TEXTE FOURNI:
Conséquence directe des bons résultats publiés par la prestigieuse revue scientifique The Lancet. Après le discrédit jeté par la communauté scientifique sur le vaccin, Moscou savoure ce retournement comme une victoire scientifique et géopolitique.
Après avoir été accueilli, au mieux avec condescendance, au pire avec moquerie, la réhabilitation scientifique du Spoutnik V est une revanche géopolitique pour la fierté russe. À l’image de l’organisation mondiale de la santé, c’est avec pincettes que la communauté scientifique a d’abord pris son homologation par les autorités sanitaires russes au coeur de l’été 2020. Le retournement de situation est intervenu mardi 2 février, avec la publication par The Lancet d’une étude établissant l’efficacité du Spoutnik V contre le Covid-19 à 91.6%. Une revanche décuplée alors que la course au vaccin marque ce début d’année 2021. Et Moscou ne boude pas son plaisir. « C’est une publication très importante qui est très convaincante au sujet de la fiabilité et de l’efficacité du vaccin russe », a affirmé, mercredi 3 février, le porte-parole du Kremlin, Dmitri Peskov. La veille, Kirill Dmitriev, patron du fonds souverain russe a dénoncé « la campagne pour discréditer le vaccin » pendant des mois, affirmant que « la Russie avait raison depuis le début » et que cette publication mettait « échec et mat » toutes les critiques.
Le Spoutnik V évoque le premier satellite russe envoyé dans l’espace, attaché au « V » de victoire. C’est dire à quel point la Russie a mis son honneur en jeu avec ce vaccin. Une référence prophétique puisque le succès du Spoutnik V signe aussi le retour dans l’élite scientifique mondiale de la recherche russe, un secteur où elle ne s’était plus illustrée depuis la chute de l’Union soviétique. Science, géopolitique, mais aussi, loi de l’offre et de la demande « Tous les jours, le nombre de pays qui enregistrent le vaccin augmente. Nous répondons très activement à la demande de pays qui veulent être fournis en vaccins », a affirmé le porte-parole du Kremlin. Devant l’incapacité des laboratoires Moderna, Pfizer-BioNTech et AstraZeneca à répondre à la demande européenne en vaccins anti-Covid 19, Bruxelles est maintenant disposée à commander le vaccin russe mais aussi chinois.

DONNÉES FOURNIES:
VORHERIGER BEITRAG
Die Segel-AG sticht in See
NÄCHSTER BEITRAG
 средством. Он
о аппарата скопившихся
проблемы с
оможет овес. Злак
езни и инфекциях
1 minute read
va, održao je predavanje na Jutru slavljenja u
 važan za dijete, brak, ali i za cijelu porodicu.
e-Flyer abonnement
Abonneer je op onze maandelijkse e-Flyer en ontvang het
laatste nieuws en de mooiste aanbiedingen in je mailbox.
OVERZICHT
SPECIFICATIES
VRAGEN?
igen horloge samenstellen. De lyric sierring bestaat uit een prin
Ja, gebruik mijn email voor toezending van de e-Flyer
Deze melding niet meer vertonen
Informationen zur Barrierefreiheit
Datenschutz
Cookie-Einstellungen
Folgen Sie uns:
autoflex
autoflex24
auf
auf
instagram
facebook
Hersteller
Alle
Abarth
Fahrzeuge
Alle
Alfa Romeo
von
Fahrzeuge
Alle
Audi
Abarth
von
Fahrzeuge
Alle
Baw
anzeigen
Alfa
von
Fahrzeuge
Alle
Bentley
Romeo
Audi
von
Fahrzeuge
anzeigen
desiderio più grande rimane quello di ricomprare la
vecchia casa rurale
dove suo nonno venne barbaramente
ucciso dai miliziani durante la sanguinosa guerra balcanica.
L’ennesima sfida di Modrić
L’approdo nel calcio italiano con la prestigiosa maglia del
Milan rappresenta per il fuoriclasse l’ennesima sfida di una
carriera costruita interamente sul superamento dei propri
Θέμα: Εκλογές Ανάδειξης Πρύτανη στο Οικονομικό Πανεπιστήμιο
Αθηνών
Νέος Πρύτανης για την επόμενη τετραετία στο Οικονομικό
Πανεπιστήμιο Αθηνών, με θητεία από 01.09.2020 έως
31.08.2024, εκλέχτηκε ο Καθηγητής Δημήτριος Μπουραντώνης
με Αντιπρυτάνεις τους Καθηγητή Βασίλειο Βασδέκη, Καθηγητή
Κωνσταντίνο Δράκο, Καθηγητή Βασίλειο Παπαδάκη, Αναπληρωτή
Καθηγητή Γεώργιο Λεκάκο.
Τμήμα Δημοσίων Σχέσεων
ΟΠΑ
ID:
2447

EXERCICES:
• 1. Répondez aux questions suivantes d'après le texte sur le Spoutnik V.
(a) Quel jour The Lancet a-t-il publié l'étude sur le Spoutnik V ?
(b) Quelle fonction occupe Kirill Dmitriev ?
(c) Qu'évoque le nom « Spoutnik » ?
• 2. Reproduisez à l'identique le passage du texte sur le Spoutnik V qui va de « Conséquence directe des » jusqu'à « scientifique et géopolitique. » inclus.

CORRIGÉ:
• 1.
(a) Le mardi 2 février.
(b) Il est le patron du fonds souverain russe.
(c) Le premier satellite russe envoyé dans l'espace.

• 2.
Conséquence directe des bons résultats publiés par la prestigieuse revue scientifique The Lancet. Après le discrédit jeté par la communauté scientifique sur le vaccin, Moscou savoure ce retournement comme une victoire scientifique et géopolitique.